• What is needed: Write out the lines below word for word, leaving out the pictures.

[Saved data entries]
################

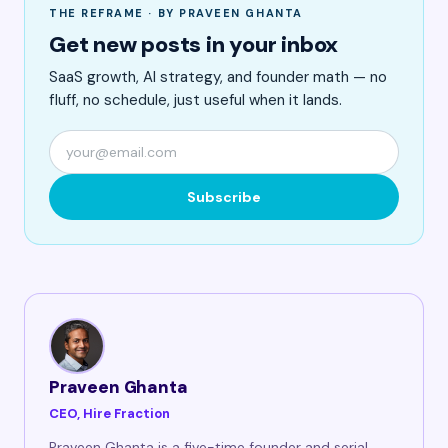
THE REFRAME · BY PRAVEEN GHANTA
Get new posts in your inbox
SaaS growth, AI strategy, and founder math — no
fluff, no schedule, just useful when it lands.
Subscribe
Praveen Ghanta
CEO, Hire Fraction
Praveen Ghanta is a five-time founder and serial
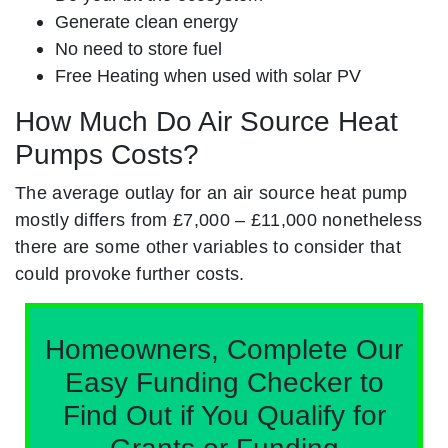
Generate clean energy
No need to store fuel
Free Heating when used with solar PV
How Much Do Air Source Heat
Pumps Costs?
The average outlay for an air source heat pump
mostly differs from £7,000 – £11,000 nonetheless
there are some other variables to consider that
could provoke further costs.
Homeowners, Complete Our
Easy Funding Checker to
Find Out if You Qualify for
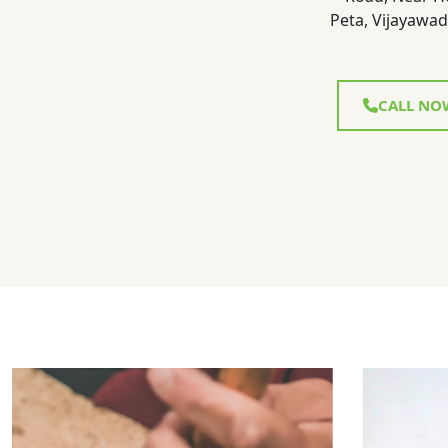
Peta, Vijayawad
CALL NO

################

• Reply:
THE REFRAME · BY PRAVEEN GHANTA
Get new posts in your inbox
SaaS growth, AI strategy, and founder math — no
fluff, no schedule, just useful when it lands.
Subscribe
Praveen Ghanta
CEO, Hire Fraction
Praveen Ghanta is a five-time founder and serial
Generate clean energy
No need to store fuel
Free Heating when used with solar PV
How Much Do Air Source Heat
Pumps Costs?
The average outlay for an air source heat pump
mostly differs from £7,000 – £11,000 nonetheless
there are some other variables to consider that
could provoke further costs.
Homeowners, Complete Our
Easy Funding Checker to
Find Out if You Qualify for
Peta, Vijayawad
CALL NO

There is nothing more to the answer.